> [Exercise requirements]: Return the stretch of the material from its first line through the line containing "agroindustriale, assicurando un", with both ends included. Copy every line unchanged.

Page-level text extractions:
== Segment start ==

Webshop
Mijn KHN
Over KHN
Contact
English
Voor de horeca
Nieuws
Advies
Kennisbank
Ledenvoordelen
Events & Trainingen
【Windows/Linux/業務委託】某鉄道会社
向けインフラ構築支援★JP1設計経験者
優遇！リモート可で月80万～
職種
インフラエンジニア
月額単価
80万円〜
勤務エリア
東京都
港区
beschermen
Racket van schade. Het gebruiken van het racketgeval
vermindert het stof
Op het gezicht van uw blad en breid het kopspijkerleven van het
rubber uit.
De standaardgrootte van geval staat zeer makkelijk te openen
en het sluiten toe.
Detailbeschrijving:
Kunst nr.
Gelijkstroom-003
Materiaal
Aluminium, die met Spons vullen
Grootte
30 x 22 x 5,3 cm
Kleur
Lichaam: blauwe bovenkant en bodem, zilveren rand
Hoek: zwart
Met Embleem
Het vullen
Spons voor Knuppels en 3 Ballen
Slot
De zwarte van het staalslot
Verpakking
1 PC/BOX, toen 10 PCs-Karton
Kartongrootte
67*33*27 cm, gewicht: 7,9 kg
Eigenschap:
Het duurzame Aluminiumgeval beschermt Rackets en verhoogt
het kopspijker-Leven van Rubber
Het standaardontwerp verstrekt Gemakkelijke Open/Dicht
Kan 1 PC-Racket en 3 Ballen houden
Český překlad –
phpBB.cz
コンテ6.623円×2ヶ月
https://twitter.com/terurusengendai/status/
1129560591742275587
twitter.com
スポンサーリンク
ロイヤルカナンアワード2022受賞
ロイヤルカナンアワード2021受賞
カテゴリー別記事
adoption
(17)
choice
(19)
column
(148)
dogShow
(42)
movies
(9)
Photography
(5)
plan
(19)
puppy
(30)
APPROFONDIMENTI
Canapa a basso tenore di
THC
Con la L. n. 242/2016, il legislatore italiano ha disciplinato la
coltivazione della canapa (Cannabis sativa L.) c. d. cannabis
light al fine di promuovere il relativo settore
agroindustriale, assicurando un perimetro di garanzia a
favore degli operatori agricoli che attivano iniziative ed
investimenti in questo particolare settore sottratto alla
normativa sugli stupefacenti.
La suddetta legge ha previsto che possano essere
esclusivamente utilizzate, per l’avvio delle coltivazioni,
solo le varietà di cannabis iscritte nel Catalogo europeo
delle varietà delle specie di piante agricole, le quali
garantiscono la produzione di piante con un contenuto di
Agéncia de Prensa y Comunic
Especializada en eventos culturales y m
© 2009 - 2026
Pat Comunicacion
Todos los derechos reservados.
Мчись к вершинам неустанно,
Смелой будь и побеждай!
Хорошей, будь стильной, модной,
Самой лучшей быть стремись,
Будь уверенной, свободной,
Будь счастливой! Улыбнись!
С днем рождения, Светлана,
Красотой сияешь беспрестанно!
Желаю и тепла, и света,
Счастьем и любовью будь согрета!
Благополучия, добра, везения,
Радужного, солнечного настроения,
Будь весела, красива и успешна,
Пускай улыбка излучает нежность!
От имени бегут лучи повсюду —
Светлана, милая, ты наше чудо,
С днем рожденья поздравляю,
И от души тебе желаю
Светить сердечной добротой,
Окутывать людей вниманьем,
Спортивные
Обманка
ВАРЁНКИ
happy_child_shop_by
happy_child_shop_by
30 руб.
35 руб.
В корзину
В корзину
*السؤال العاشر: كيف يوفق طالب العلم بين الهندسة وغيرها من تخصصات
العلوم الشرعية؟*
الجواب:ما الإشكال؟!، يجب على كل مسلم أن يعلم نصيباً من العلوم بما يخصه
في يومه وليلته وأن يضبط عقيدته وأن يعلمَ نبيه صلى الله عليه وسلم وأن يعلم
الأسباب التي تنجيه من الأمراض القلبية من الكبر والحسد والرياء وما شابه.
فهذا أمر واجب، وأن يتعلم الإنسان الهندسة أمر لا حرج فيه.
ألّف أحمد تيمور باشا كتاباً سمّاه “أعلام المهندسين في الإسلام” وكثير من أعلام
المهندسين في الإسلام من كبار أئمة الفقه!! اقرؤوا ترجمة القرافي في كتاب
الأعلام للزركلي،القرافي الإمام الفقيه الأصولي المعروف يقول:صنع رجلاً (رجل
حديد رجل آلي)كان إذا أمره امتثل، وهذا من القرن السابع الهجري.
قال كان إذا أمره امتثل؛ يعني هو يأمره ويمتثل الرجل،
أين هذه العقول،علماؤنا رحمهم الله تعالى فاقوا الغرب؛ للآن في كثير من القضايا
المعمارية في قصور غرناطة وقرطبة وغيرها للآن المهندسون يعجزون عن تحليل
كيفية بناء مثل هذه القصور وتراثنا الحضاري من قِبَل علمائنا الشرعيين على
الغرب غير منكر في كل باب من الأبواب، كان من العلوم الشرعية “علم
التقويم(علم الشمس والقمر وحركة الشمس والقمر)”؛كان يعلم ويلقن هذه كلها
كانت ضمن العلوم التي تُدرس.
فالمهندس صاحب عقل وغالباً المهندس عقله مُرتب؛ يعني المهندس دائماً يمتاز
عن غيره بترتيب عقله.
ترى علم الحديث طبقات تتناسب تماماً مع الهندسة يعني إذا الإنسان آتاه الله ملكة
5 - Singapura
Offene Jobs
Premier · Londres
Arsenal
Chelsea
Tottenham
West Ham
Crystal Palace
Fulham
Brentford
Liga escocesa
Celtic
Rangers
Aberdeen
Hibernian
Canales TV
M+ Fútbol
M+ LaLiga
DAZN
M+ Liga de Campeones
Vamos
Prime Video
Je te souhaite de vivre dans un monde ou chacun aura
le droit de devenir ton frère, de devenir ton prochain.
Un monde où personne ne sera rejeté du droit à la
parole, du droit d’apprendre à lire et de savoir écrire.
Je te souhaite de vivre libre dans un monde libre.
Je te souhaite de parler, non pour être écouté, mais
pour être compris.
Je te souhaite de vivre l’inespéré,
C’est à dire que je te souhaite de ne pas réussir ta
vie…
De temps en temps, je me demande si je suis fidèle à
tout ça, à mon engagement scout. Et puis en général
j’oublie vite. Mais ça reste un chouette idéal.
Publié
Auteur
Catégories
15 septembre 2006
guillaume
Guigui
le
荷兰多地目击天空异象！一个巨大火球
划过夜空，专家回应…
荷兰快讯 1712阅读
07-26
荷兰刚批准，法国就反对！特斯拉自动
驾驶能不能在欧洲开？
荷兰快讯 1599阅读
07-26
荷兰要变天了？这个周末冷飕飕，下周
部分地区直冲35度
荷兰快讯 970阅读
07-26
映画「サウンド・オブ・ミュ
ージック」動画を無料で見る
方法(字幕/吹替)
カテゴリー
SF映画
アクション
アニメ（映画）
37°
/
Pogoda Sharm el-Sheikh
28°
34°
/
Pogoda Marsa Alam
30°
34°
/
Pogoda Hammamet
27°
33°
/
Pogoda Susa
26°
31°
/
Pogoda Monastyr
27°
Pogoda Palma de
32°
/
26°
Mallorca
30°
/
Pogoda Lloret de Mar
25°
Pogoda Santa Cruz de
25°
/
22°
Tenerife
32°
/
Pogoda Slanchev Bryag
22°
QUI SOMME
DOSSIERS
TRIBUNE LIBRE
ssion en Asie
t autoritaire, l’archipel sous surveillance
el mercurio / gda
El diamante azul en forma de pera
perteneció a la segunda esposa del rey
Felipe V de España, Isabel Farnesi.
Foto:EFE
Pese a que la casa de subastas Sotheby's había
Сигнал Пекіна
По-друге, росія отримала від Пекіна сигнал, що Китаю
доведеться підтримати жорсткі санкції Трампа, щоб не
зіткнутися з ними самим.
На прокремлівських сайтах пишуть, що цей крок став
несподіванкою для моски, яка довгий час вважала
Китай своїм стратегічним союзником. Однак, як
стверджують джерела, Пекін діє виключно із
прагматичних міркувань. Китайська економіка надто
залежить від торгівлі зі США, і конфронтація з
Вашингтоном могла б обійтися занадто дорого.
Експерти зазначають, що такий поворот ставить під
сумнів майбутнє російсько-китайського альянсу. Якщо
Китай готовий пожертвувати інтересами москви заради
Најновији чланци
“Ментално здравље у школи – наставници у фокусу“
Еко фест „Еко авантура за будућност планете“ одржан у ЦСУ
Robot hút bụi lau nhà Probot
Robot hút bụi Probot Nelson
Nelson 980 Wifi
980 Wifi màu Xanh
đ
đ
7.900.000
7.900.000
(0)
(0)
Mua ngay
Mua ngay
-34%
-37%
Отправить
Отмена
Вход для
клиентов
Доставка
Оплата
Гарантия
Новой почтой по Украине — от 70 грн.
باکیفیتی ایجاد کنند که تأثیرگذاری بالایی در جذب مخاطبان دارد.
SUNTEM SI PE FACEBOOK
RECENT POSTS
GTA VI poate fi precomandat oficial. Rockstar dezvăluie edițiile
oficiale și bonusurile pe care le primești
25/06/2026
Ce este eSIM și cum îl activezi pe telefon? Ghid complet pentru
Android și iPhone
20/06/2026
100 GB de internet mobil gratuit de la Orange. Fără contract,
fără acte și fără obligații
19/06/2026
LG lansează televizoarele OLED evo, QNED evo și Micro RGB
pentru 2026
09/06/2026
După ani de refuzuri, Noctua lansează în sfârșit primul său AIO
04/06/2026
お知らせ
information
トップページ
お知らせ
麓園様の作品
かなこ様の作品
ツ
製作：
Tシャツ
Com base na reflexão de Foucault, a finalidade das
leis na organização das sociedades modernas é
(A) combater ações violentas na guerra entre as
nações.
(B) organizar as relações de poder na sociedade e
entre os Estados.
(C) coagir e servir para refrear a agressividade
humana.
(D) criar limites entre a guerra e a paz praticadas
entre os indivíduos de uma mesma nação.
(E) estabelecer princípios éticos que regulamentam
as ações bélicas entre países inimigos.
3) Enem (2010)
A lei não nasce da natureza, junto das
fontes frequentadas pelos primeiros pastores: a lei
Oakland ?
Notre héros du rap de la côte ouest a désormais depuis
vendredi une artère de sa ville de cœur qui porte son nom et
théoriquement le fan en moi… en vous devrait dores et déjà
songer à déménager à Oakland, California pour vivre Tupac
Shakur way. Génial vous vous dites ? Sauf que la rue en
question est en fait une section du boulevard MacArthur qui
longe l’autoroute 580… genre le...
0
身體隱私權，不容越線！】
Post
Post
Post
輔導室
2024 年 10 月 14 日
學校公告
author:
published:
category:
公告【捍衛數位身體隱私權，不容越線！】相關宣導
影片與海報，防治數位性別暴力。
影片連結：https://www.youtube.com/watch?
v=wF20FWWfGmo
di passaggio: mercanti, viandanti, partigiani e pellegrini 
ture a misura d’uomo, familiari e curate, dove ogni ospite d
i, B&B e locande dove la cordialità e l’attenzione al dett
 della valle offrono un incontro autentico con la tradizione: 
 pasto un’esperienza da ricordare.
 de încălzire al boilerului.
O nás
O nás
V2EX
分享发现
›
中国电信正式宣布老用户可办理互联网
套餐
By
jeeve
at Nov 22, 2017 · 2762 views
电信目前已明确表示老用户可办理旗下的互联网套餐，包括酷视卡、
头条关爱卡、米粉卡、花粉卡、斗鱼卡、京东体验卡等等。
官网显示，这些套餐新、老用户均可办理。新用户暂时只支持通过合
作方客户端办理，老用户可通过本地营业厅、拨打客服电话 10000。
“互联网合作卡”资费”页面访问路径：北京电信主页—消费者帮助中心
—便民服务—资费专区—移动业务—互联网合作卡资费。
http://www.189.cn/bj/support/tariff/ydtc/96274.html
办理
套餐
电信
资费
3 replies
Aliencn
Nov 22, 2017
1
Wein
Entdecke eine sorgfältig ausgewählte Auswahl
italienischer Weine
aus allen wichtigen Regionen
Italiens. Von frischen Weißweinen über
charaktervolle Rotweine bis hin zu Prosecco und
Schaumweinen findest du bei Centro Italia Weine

== Segment end ==

> [Response to this exercise]:
Webshop
Mijn KHN
Over KHN
Contact
English
Voor de horeca
Nieuws
Advies
Kennisbank
Ledenvoordelen
Events & Trainingen
【Windows/Linux/業務委託】某鉄道会社
向けインフラ構築支援★JP1設計経験者
優遇！リモート可で月80万～
職種
インフラエンジニア
月額単価
80万円〜
勤務エリア
東京都
港区
beschermen
Racket van schade. Het gebruiken van het racketgeval
vermindert het stof
Op het gezicht van uw blad en breid het kopspijkerleven van het
rubber uit.
De standaardgrootte van geval staat zeer makkelijk te openen
en het sluiten toe.
Detailbeschrijving:
Kunst nr.
Gelijkstroom-003
Materiaal
Aluminium, die met Spons vullen
Grootte
30 x 22 x 5,3 cm
Kleur
Lichaam: blauwe bovenkant en bodem, zilveren rand
Hoek: zwart
Met Embleem
Het vullen
Spons voor Knuppels en 3 Ballen
Slot
De zwarte van het staalslot
Verpakking
1 PC/BOX, toen 10 PCs-Karton
Kartongrootte
67*33*27 cm, gewicht: 7,9 kg
Eigenschap:
Het duurzame Aluminiumgeval beschermt Rackets en verhoogt
het kopspijker-Leven van Rubber
Het standaardontwerp verstrekt Gemakkelijke Open/Dicht
Kan 1 PC-Racket en 3 Ballen houden
Český překlad –
phpBB.cz
コンテ6.623円×2ヶ月
https://twitter.com/terurusengendai/status/
1129560591742275587
twitter.com
スポンサーリンク
ロイヤルカナンアワード2022受賞
ロイヤルカナンアワード2021受賞
カテゴリー別記事
adoption
(17)
choice
(19)
column
(148)
dogShow
(42)
movies
(9)
Photography
(5)
plan
(19)
puppy
(30)
APPROFONDIMENTI
Canapa a basso tenore di
THC
Con la L. n. 242/2016, il legislatore italiano ha disciplinato la
coltivazione della canapa (Cannabis sativa L.) c. d. cannabis
light al fine di promuovere il relativo settore
agroindustriale, assicurando un perimetro di garanzia a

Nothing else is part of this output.